Attia’s argument is based on both his experience as a medical doctor as well as his work in the field of financial risk analysis. He focuses on what he calls the Four Horsemen”—heart disease, cancer, Alzheimer’s (and related neurodegenerative diseases) and metabolic dysfunction (insulin resistance, Type 2 diabetes). He does an exceptional job of weaving all the common threads together for these four chronic conditions, such as how metabolic dysfunction is a key underpinning across the board.”

In particular, he argues that because exercise is key to addressing metabolic dysfunction, it is also key to helping prevent the other three horsemen. And the reverse is true as well, people who are unfit are at much higher risk of these diseases.

One notable study he cites is from over 750,000 U.S. veterans ages 30 to 95. The least fit 20% group had 4-fold higher risk of dying than a person in the top 2% of their age and sex category (Figure below, JACC, 2022).

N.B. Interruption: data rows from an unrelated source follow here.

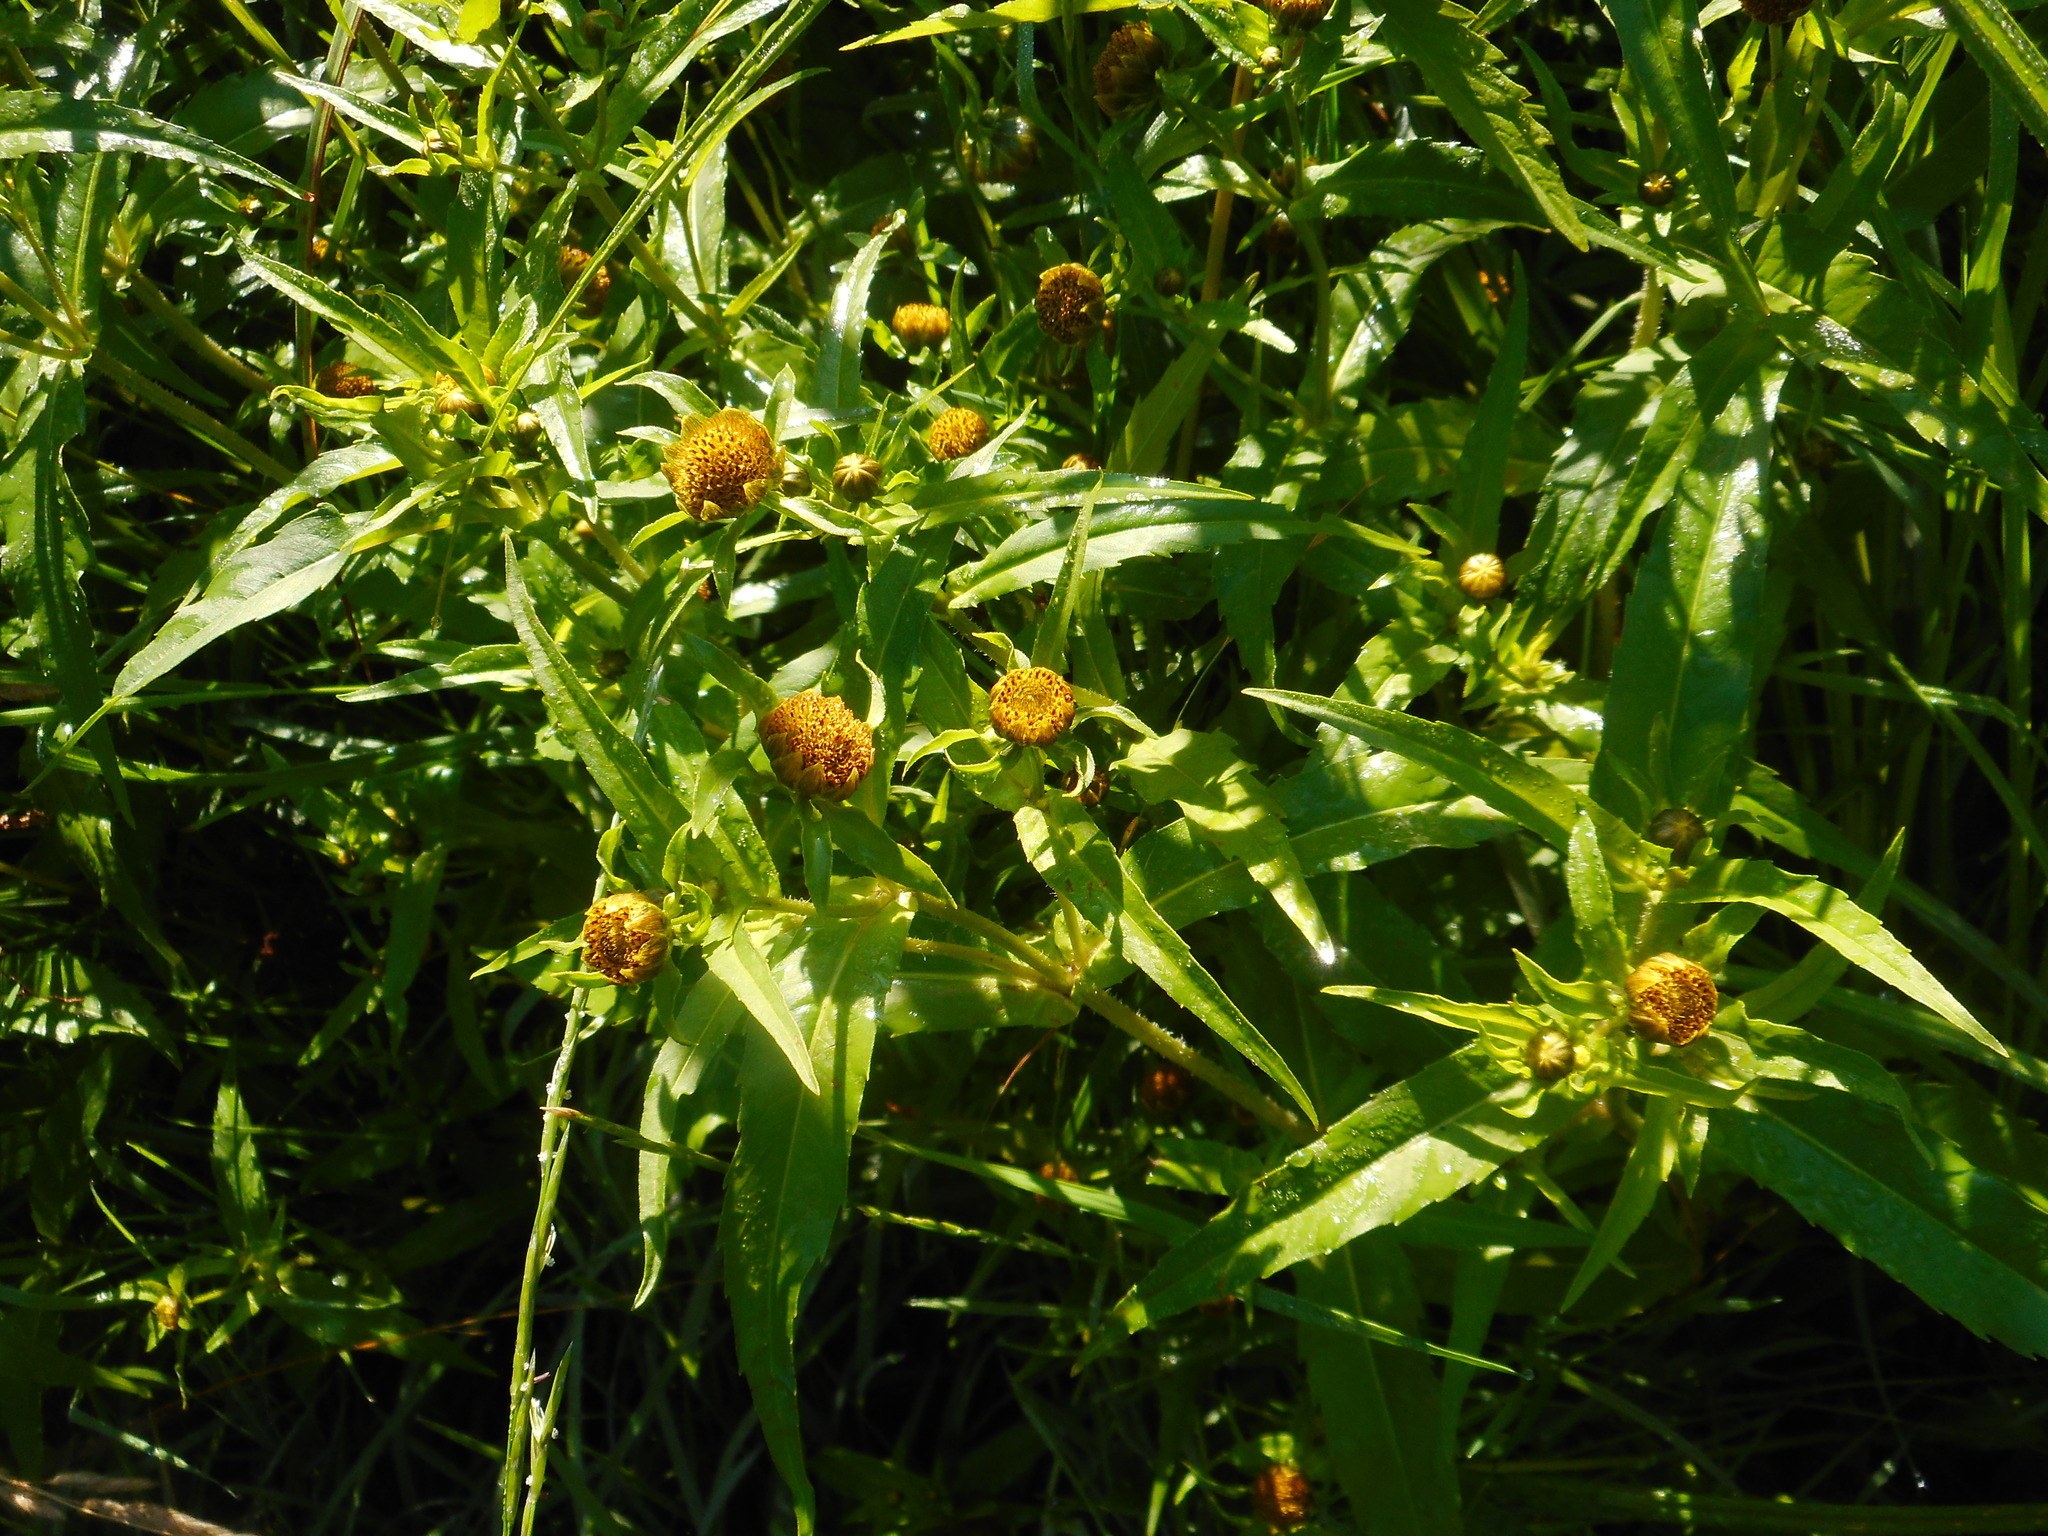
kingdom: Plantae
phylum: Tracheophyta
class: Magnoliopsida
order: Asterales
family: Asteraceae
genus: Bidens
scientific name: Bidens cernua
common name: Nodding bur-marigold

He reiterates the paper’s conclusion: Being unfit carried a greater risk than any of the cardiac risk factors examined.””

He talks about healthspan” rather than lifespan” because even though these interventions might slightly prolong your life, that is not his focus. Rather it is on trying to ensure that the last decades of your life are not spent treating these debilitating conditions.

What got me especially excited are some of the specific recommendations he makes about exercise. The section on stability” is probably the least scientific of his chapters, since it is not based on published research. Nonetheless, it happens to be the one that fits best with what I’ve discovered via my own fitness journey these past four years. The specific recommendations he makes in that chapter are very close to what I am already doing and he explains this approach very well. I might try to summarize some of this later on, but really the best thing you can do is to just read the book yourself!